* [STATED EXERCISE 1] From the records, reproduce verbatim everything from the line containing "Name all visible" down to the line containing "building: (475, 143)", including both of those lines.

* [SOURCE TEXT]
▽

[pve-devel] [PATCH v2 qemu-server 13/13] migration: move finishing block jobs to phase2 for better/uniform error handling

Fri Jan 29 16:11:43 CET 2021

avoids the possibility to die during phase3_cleanup and instead of needing to
duplicate the cleanup ourselves, benefit from phase2_cleanup doing so.

The duplicate cleanup was also very incomplete: it didn't stop the remote kvm
process (leading to 'VM already running' when trying to migrate again
afterwards), but it removed its disks, and it didn't unlock the config, didn't
close the tunnel and didn't cancel the block-dirty bitmaps.

Since migrate_cancel should do nothing after the (non-storage) migrate process
has completed, even that cleanup step is fine here.

△

* [STATED EXERCISE 2] According to the patch description, what message appeared when trying to migrate again after the old, incomplete cleanup?

* [RAW RECORDS]
▽

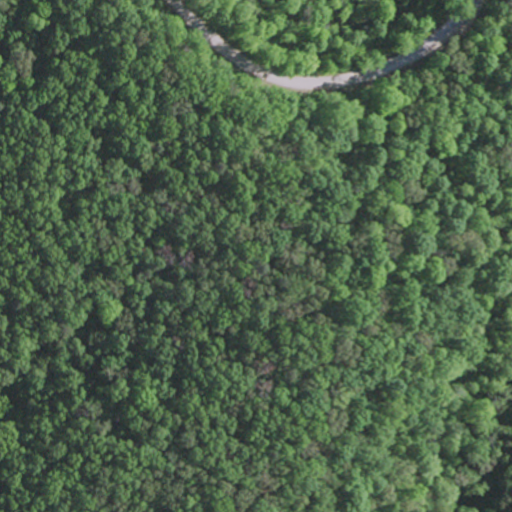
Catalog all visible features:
road: (322, 82)
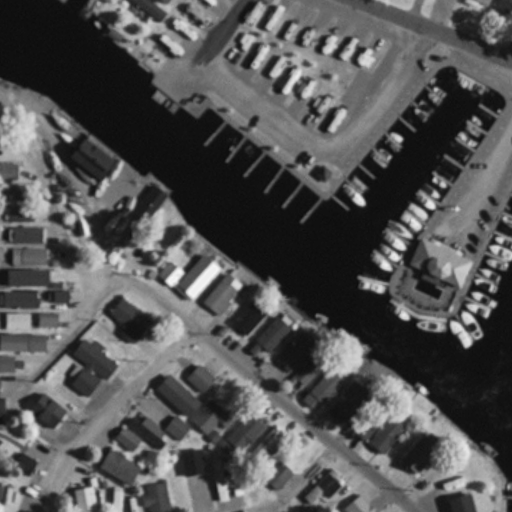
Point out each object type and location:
building: (500, 5)
building: (500, 5)
building: (149, 8)
building: (149, 9)
road: (431, 32)
road: (295, 53)
building: (401, 94)
building: (180, 97)
building: (180, 97)
road: (283, 136)
building: (87, 153)
building: (87, 153)
building: (8, 168)
building: (8, 168)
road: (483, 188)
building: (9, 190)
building: (9, 191)
building: (19, 212)
building: (20, 212)
river: (262, 214)
road: (92, 221)
building: (27, 233)
building: (28, 234)
building: (27, 254)
building: (28, 254)
building: (438, 260)
building: (169, 272)
building: (169, 272)
building: (195, 275)
building: (196, 275)
building: (24, 276)
building: (24, 276)
building: (432, 281)
building: (221, 292)
building: (221, 292)
building: (19, 298)
building: (19, 298)
building: (129, 315)
building: (130, 315)
building: (247, 315)
building: (248, 315)
building: (13, 319)
building: (13, 319)
building: (44, 320)
building: (44, 320)
building: (266, 336)
road: (58, 337)
building: (267, 337)
building: (21, 341)
building: (21, 341)
building: (292, 353)
building: (293, 353)
building: (6, 362)
building: (6, 362)
building: (89, 366)
building: (89, 366)
building: (309, 368)
building: (309, 368)
building: (199, 377)
building: (199, 377)
building: (326, 384)
building: (326, 384)
building: (176, 394)
building: (176, 394)
building: (346, 402)
building: (346, 403)
building: (0, 405)
road: (105, 408)
road: (306, 415)
building: (210, 416)
building: (211, 417)
building: (369, 422)
building: (369, 423)
building: (177, 427)
building: (177, 427)
building: (147, 429)
building: (244, 432)
building: (244, 432)
building: (386, 433)
building: (386, 434)
building: (127, 438)
building: (127, 439)
building: (267, 446)
building: (267, 446)
building: (416, 453)
building: (417, 454)
building: (192, 460)
building: (192, 461)
building: (23, 463)
building: (23, 463)
building: (118, 466)
building: (118, 466)
building: (280, 475)
building: (281, 475)
building: (225, 479)
building: (225, 479)
road: (299, 486)
building: (324, 486)
building: (325, 487)
building: (0, 489)
building: (0, 489)
building: (156, 497)
building: (156, 497)
building: (83, 499)
building: (84, 499)
building: (116, 499)
building: (116, 499)
building: (457, 502)
building: (458, 502)
building: (358, 504)
building: (359, 504)
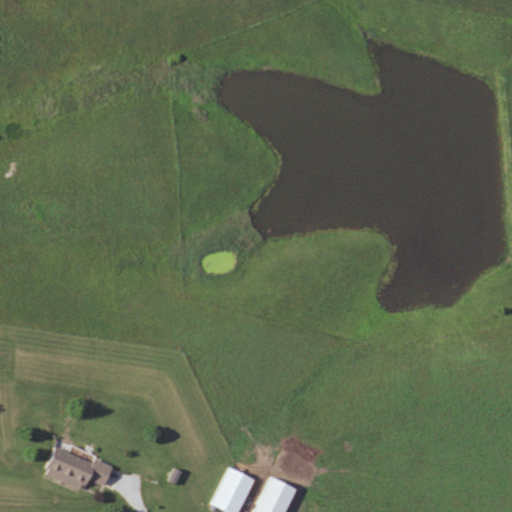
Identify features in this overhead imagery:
building: (73, 468)
building: (230, 491)
building: (273, 496)
road: (135, 506)
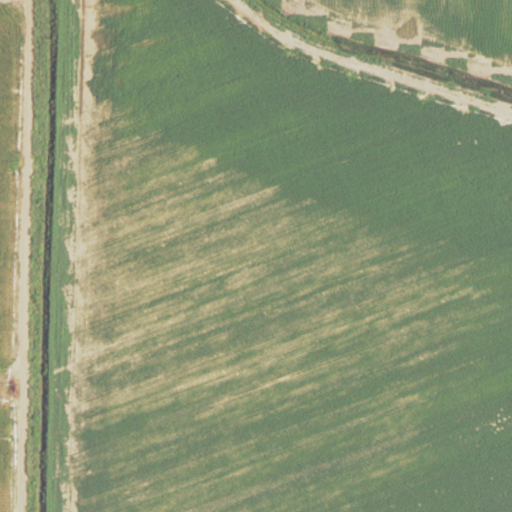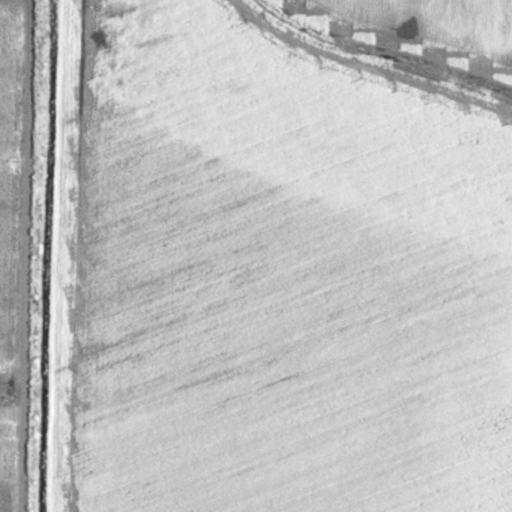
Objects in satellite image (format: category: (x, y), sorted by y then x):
road: (362, 69)
road: (23, 256)
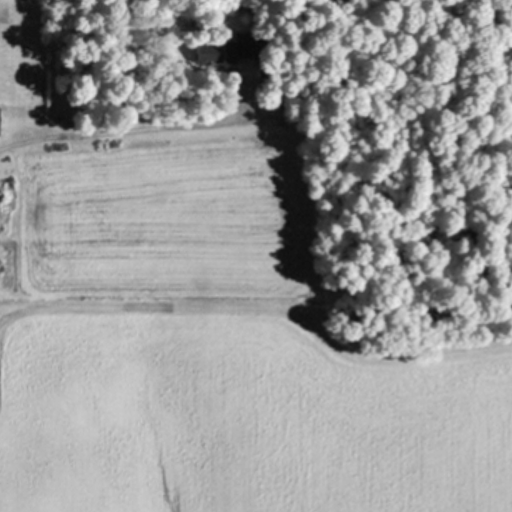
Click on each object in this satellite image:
building: (229, 46)
building: (0, 114)
building: (99, 119)
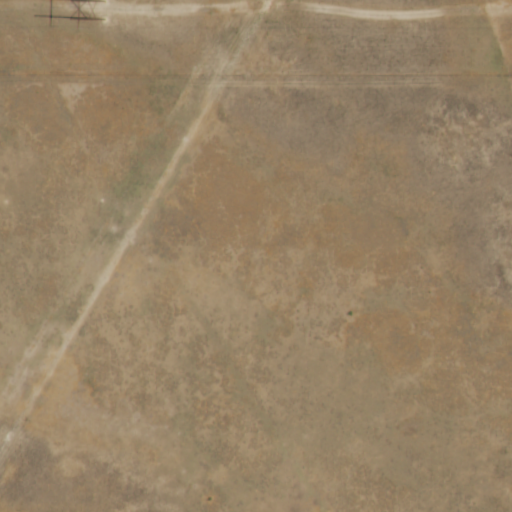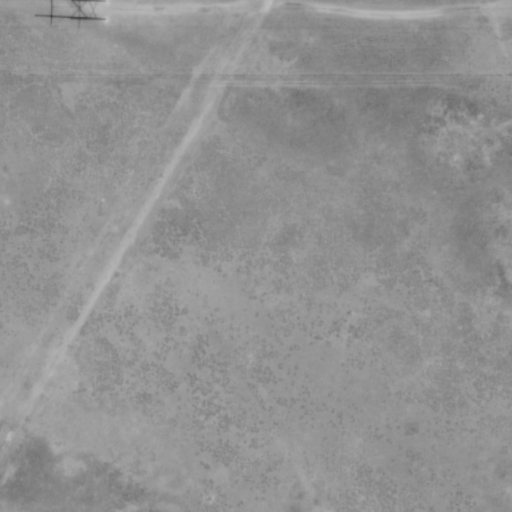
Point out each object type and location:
power tower: (97, 2)
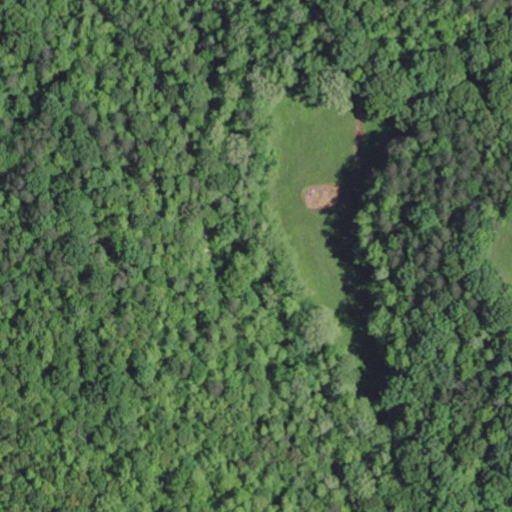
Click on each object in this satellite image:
road: (212, 260)
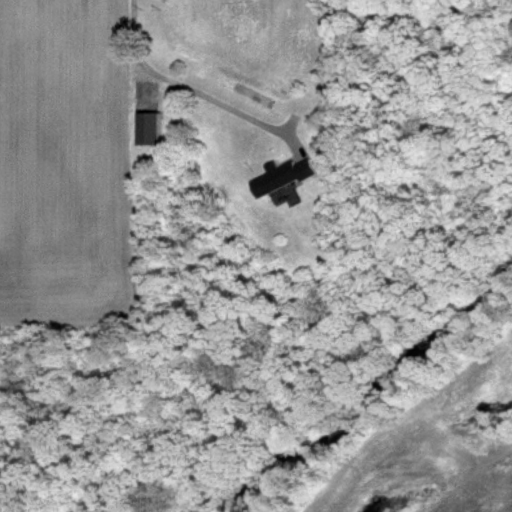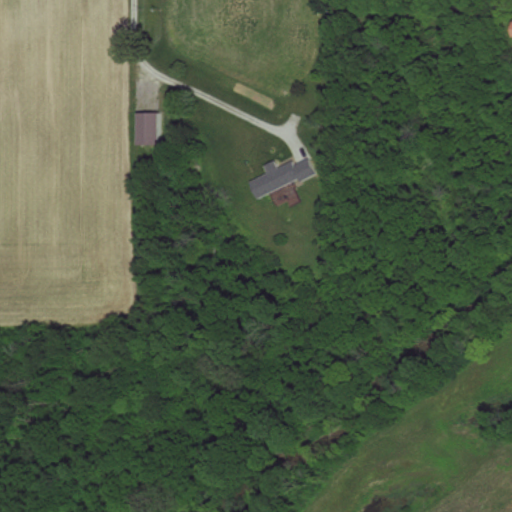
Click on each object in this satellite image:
road: (191, 88)
building: (152, 128)
building: (287, 176)
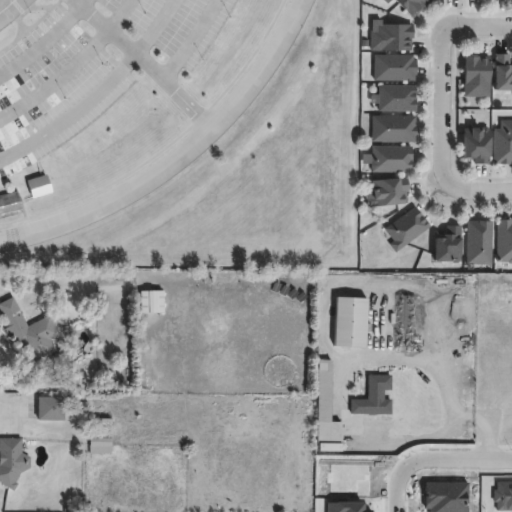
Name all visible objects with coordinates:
building: (410, 5)
building: (415, 5)
road: (12, 10)
parking lot: (174, 24)
building: (389, 35)
building: (392, 37)
road: (143, 63)
road: (71, 66)
building: (392, 67)
building: (395, 68)
building: (501, 72)
building: (501, 72)
road: (438, 73)
building: (474, 76)
building: (474, 76)
road: (10, 78)
parking lot: (52, 89)
building: (392, 97)
building: (398, 99)
building: (391, 128)
building: (394, 129)
building: (501, 141)
building: (475, 143)
building: (501, 143)
building: (473, 145)
road: (178, 156)
building: (389, 158)
building: (392, 160)
building: (37, 185)
building: (388, 191)
building: (391, 191)
road: (477, 192)
building: (9, 201)
building: (8, 202)
building: (403, 228)
building: (407, 229)
building: (503, 240)
building: (477, 241)
building: (503, 242)
building: (478, 243)
building: (446, 244)
building: (448, 246)
building: (148, 296)
building: (150, 301)
building: (347, 316)
building: (348, 321)
building: (403, 321)
building: (410, 326)
building: (25, 328)
building: (26, 330)
road: (321, 343)
building: (371, 391)
building: (372, 397)
building: (47, 403)
building: (48, 407)
building: (323, 410)
building: (324, 411)
building: (97, 440)
building: (98, 441)
road: (366, 442)
road: (457, 454)
building: (9, 457)
building: (11, 459)
road: (391, 482)
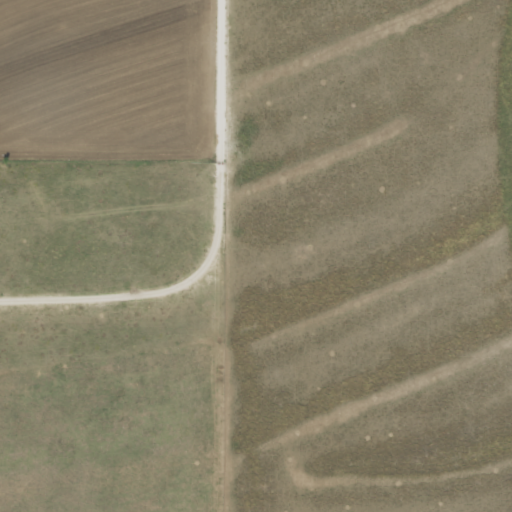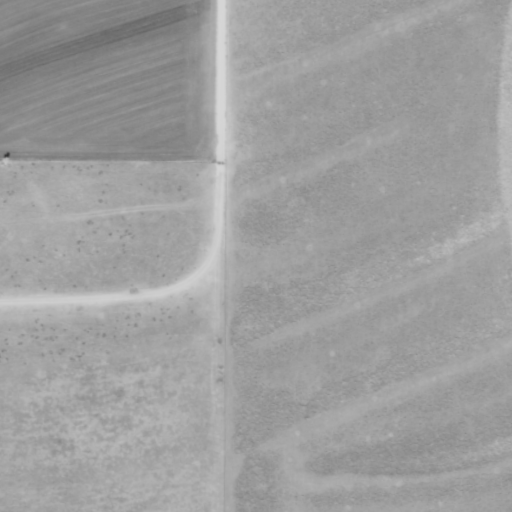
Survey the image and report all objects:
road: (230, 252)
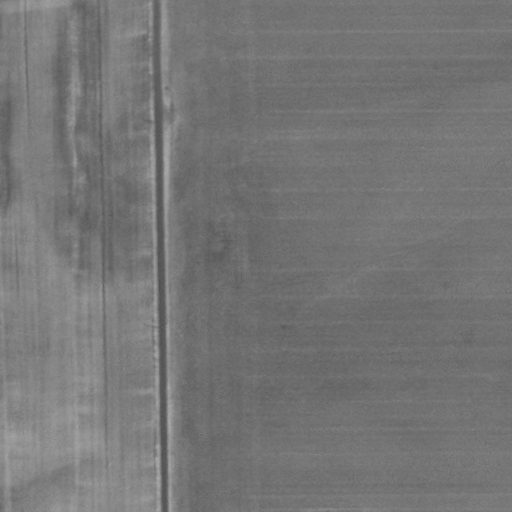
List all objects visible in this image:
road: (162, 256)
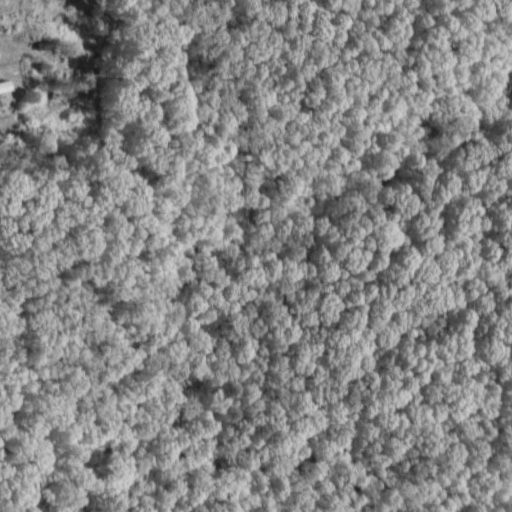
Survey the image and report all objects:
building: (3, 82)
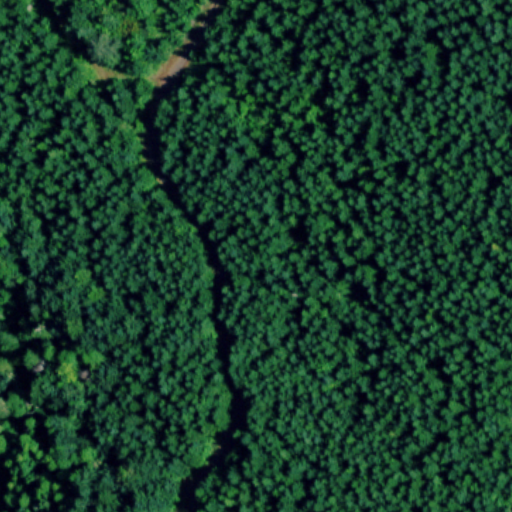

△

* [RIGHT ANSWER 1]
Name all visible objects with coordinates:
building: (410, 5)
building: (415, 5)
road: (12, 10)
parking lot: (174, 24)
building: (389, 35)
building: (392, 37)
road: (143, 63)
road: (71, 66)
building: (392, 67)
building: (395, 68)
building: (501, 72)
building: (501, 72)
road: (438, 73)
building: (474, 76)
building: (474, 76)
road: (10, 78)
parking lot: (52, 89)
building: (392, 97)
building: (398, 99)
building: (391, 128)
building: (394, 129)
building: (501, 141)
building: (475, 143)

* [RIGHT ANSWER 2] 'VM already running'